By Tina Beychok
The ankle structure, much like that of the wrist, is vital to certain movements of the human body. It is designed to move the foot from side to side or up and down for activities such as walking or running. It also serves as the attachment point between the bones of the foot and the bones of the lower leg.1
The ankles also have something else in common with the wrists; we tend not to notice them until they cause us pain. Whether it is a sudden injury (such as a sprained ankle) or an ongoing chronic condition (such as rheumatoid arthritis), very little will sideline an active patient more quickly than ankle pain.
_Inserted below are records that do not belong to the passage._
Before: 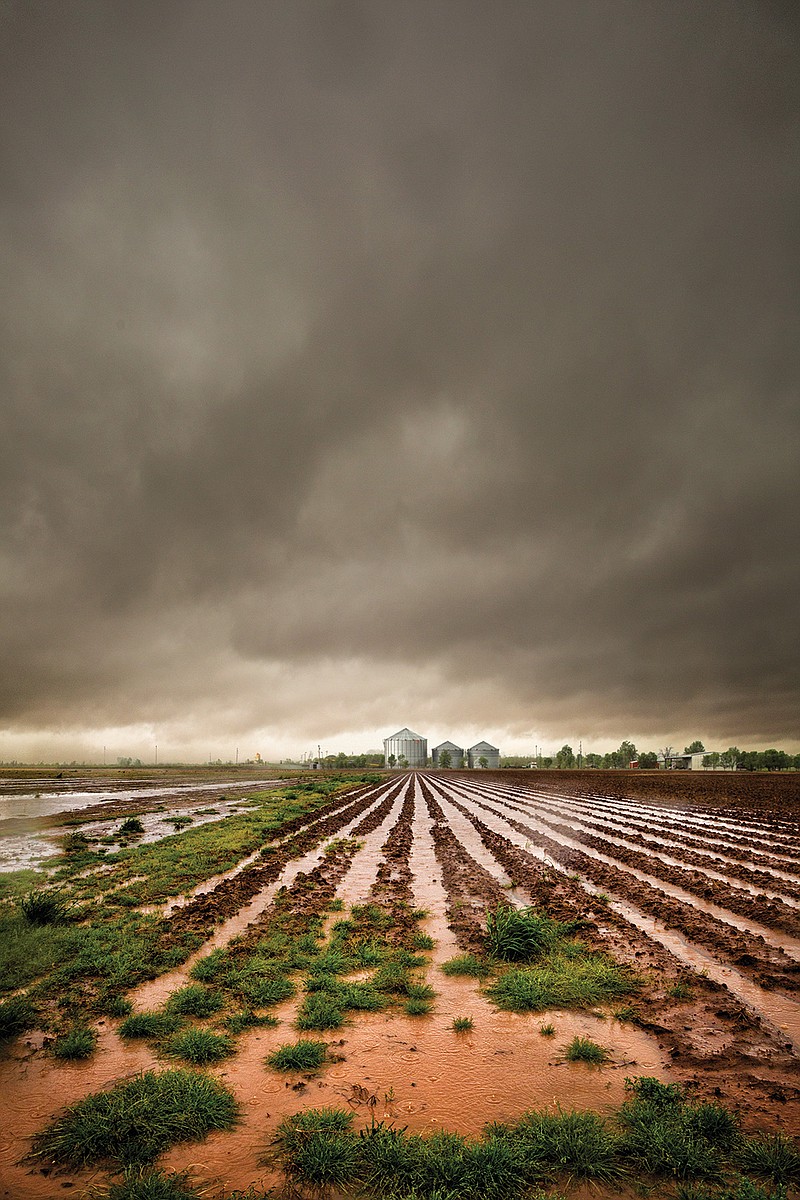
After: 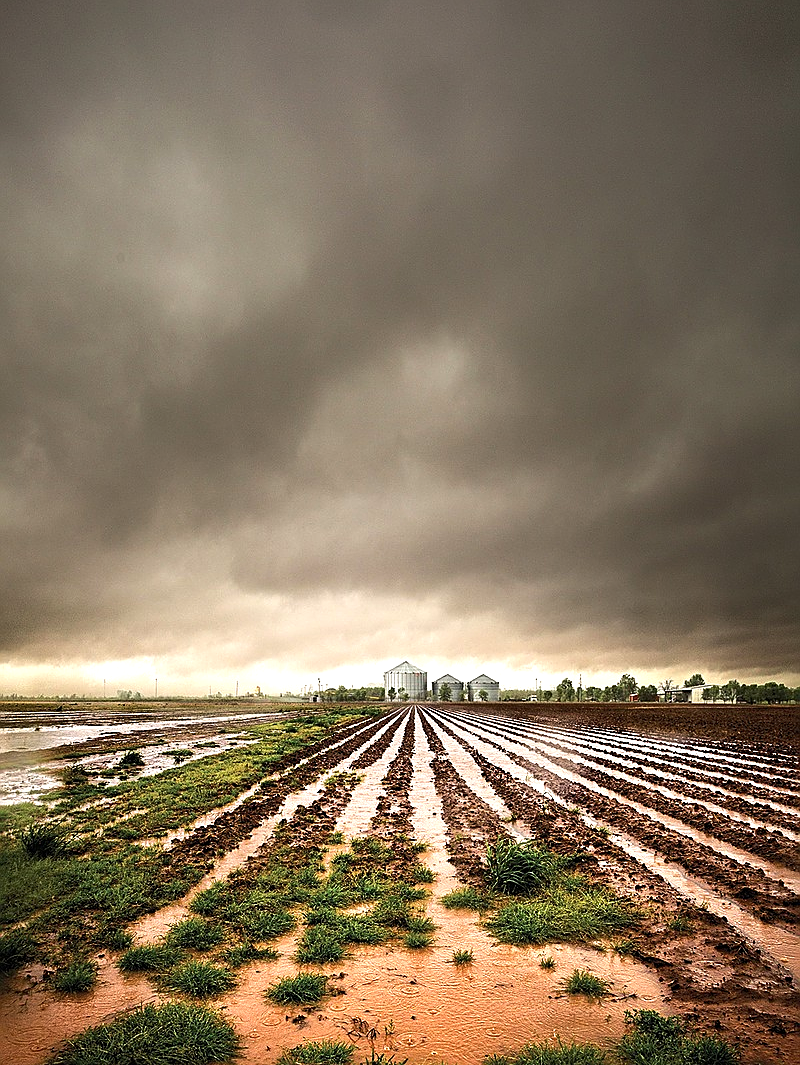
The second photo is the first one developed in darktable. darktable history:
tone equalizer: -8 EV 0.001 EV, -7 EV -0.002 EV, -6 EV 0.002 EV, -5 EV -0.03 EV, -4 EV -0.116 EV, -3 EV -0.169 EV, -2 EV 0.24 EV, -1 EV 0.702 EV, +0 EV 0.493 EV
crop and rotate: top 5.609%, bottom 5.609%
sharpen: on, module defaults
Fortunately, ankle pain can not only be reduced through instrument adjusting, but recurrences may even be reduced or eliminated altogether.
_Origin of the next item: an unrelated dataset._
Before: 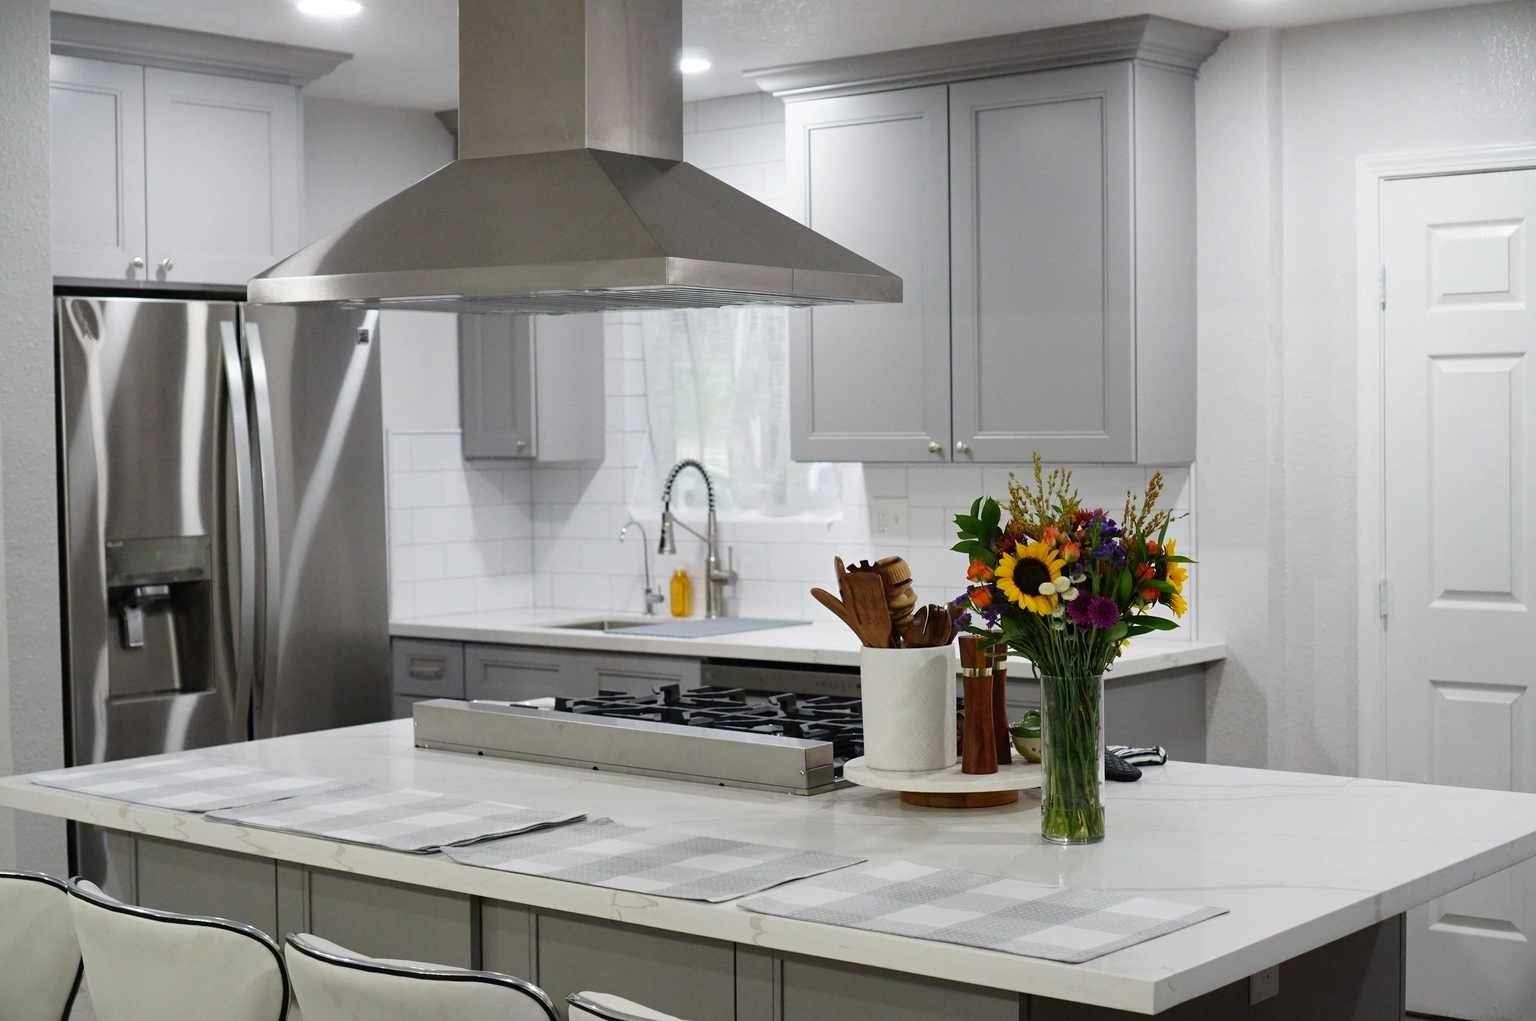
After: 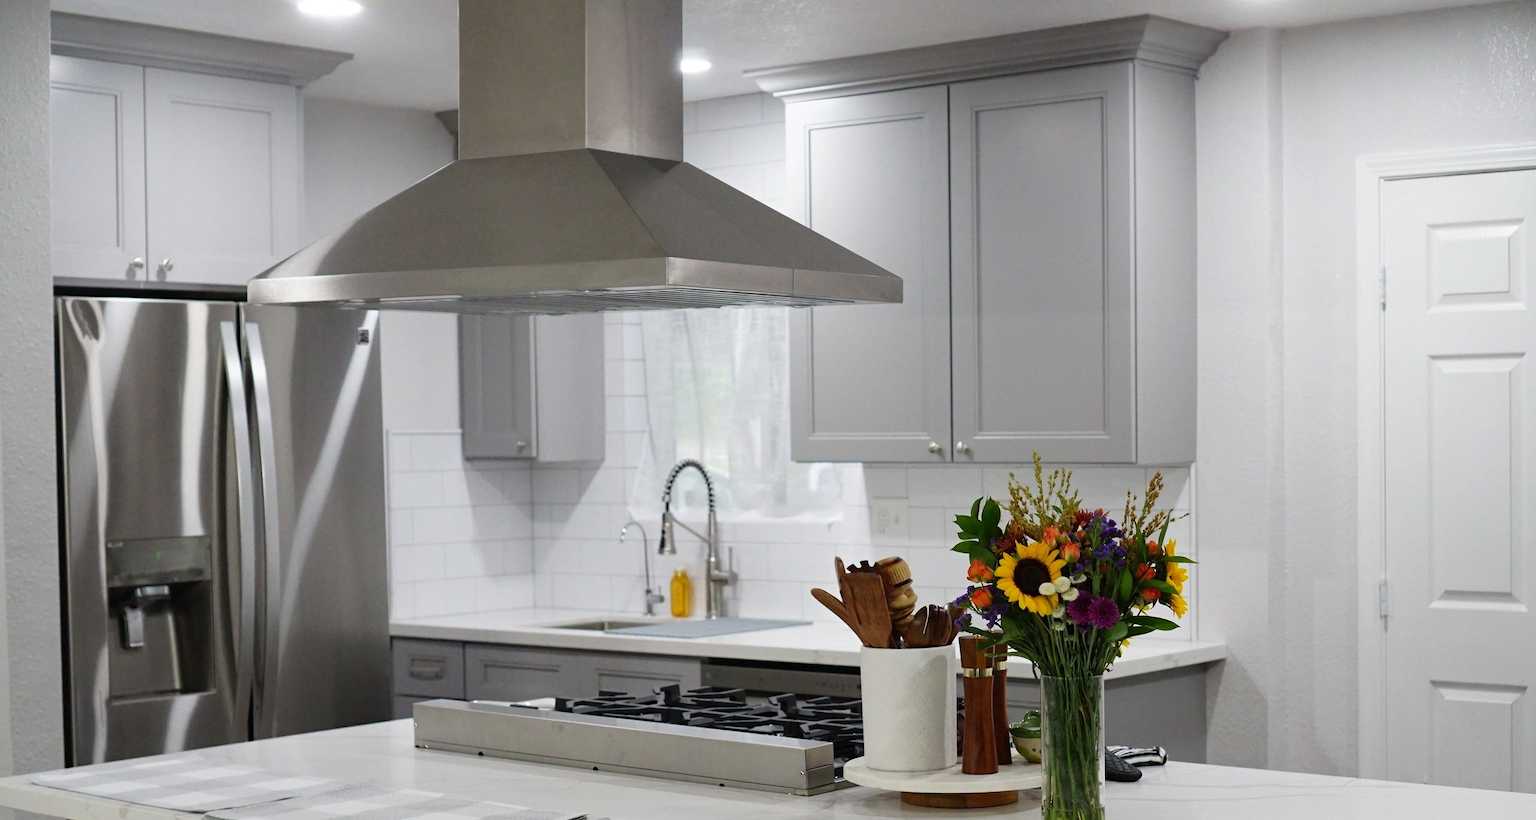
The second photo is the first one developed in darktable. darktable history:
crop: bottom 19.634%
The ankle consists of three main bones: The lower tibia, or shin bone; the lower fibula (the thinner lower leg bone); and the talus, which sits above the heel bone. In to addition the bones, a number of joints and ligaments attach the foot to the ankle itself. The actual ankle joint allows the foot to move up and down, while the subtalular joint lets the ankle move from side to side.1
Common ankle injuries
Sprain: The most common ankle injury is a sprain, which happens when the ankle ligaments become stretched or torn. Most ankle sprains occur when the foot is turned inward. If the ligament that joins the tibia and fibula becomes injured, this is known as a high ankle sprain, and may take longer to heal than a standard sprain. The standard treatment is RICE: Rest, Ice, Compression, and Elevation.1,2
Ankle fracture: Although any one of the three ankle bones can fracture, this injury is most commonly seen in either the tibia or the fibula. If the ankle is at an odd angle and cannot bear weight, patients should seek immediate medical care.1,2
Arthritis: Rheumatoid arthritis is the most common type to affect the ankles. However, patients may also suffer from osteoarthritis, psoriatic arthritis (as a result of the autoimmune skin condition psoriasis), gout, or septic arthritis due to a bacterial infection. The ankle will be red, swollen, and very tender to the touch. Patients should seek care if the condition does not resolve within two to three days or if they are running a fever.1,2
An article published in the January 2001 issue of the Journal of Manipulative and Physiological Therapeutics divided a group of 30 patients with ankle inversion sprains into two treatment groups. One group received ultrasound treatment, while the other received ankle mortise separation adjustments. At the end of four weeks, the adjustment group showed significant improvement over the ultrasound group in terms of pain reduction, ankle function, and ankle range of motion. The researchers concluded that the chiropractic adjustment was superior to ultrasound for treating ankle sprains.3
There is no reason for ankle problems to stop patients in their tracks. Proper chiropractic adjustments, along with home care and rehab exercises, will get them back on their feet (and ankles) in no time at all.
1WebMD LLC. Human anatomy: Ankle. WebMD.com. http://www.webmd.com/fitness-exercise/picture-of-the-ankle. Published 2012. Accessed 2014.
2Heller J. Ankle sprain — aftercare. National Institutes of Health. http://www.nlm.nih.gov/medlineplus/ency/patientinstructions/000574.htm. Updated 2012. Accessed 2014.
3Brantingham JW, Pellow JE. The efficacy of adjusting the ankle in the treatment of subacute and chronic grade I and grade II ankle inversion sprains. J Manipulative Physiol Ther. 2001:24(1);17-24.